- AUSGANGSTEXT:
++++++++++++++++++++

Kosmologische Simulation der Filamentstrukturen im entfernten Universum.
Illustr.: Jeremy Blaizot, SPHINX-Pro

Auf den ganz großen Skalen ist das Universum von einem Netzwerk gigantischer fadenförmiger Gas-Strukturen durchzogen. Diese Filamente sind die Geburtsorte der Galaxien, enthalten den Großteil der existierenden Wasserstoffatome und dürften bereits sehr früh nach dem Urknall entstanden sein. Die Existenz dieses Netzes bestätigt die wichtigsten Vorhersagen darüber, wie sich die Struktur des Universums im Laufe der Jahrmilliarden verändert. Einem internationalen Team von Astronomen unter der Leitung der Universität Lyon sind nun erstmals sehr detailreiche Aufnahmen der Netz-Filamente gelungen, die weit in die Zeit zurück reichen.

++++++++++++++++++++

- ANGEZEIGTE INFORMATIONEN:
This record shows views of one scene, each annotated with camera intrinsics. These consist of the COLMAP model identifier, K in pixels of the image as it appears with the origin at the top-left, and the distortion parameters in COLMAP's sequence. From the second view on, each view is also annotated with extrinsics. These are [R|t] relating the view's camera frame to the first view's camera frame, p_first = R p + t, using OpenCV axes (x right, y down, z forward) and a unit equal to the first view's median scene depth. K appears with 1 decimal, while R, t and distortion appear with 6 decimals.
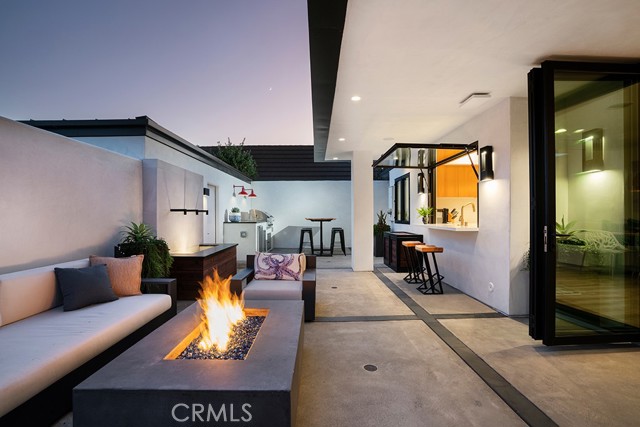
lens RADIAL K [[297.2, 0, 320.0], [0, 297.2, 213.5], [0, 0, 1]] dist [-0.062114, 0.026176]
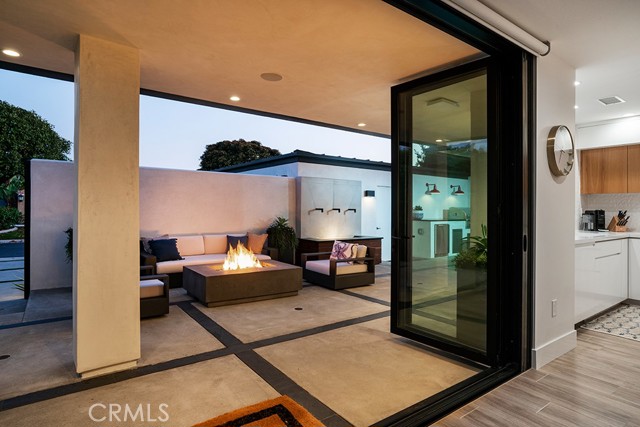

++++++++++++++++++++

- AUFGABENSTELLUNG:
Unter wessen Leitung stand das internationale Astronomenteam, das laut dem Text über die kosmischen Filamente erstmals detailreiche Aufnahmen dieser Strukturen erzielte?

- ERWARTETE AUSGABE:
Unter der Leitung der Universität Lyon.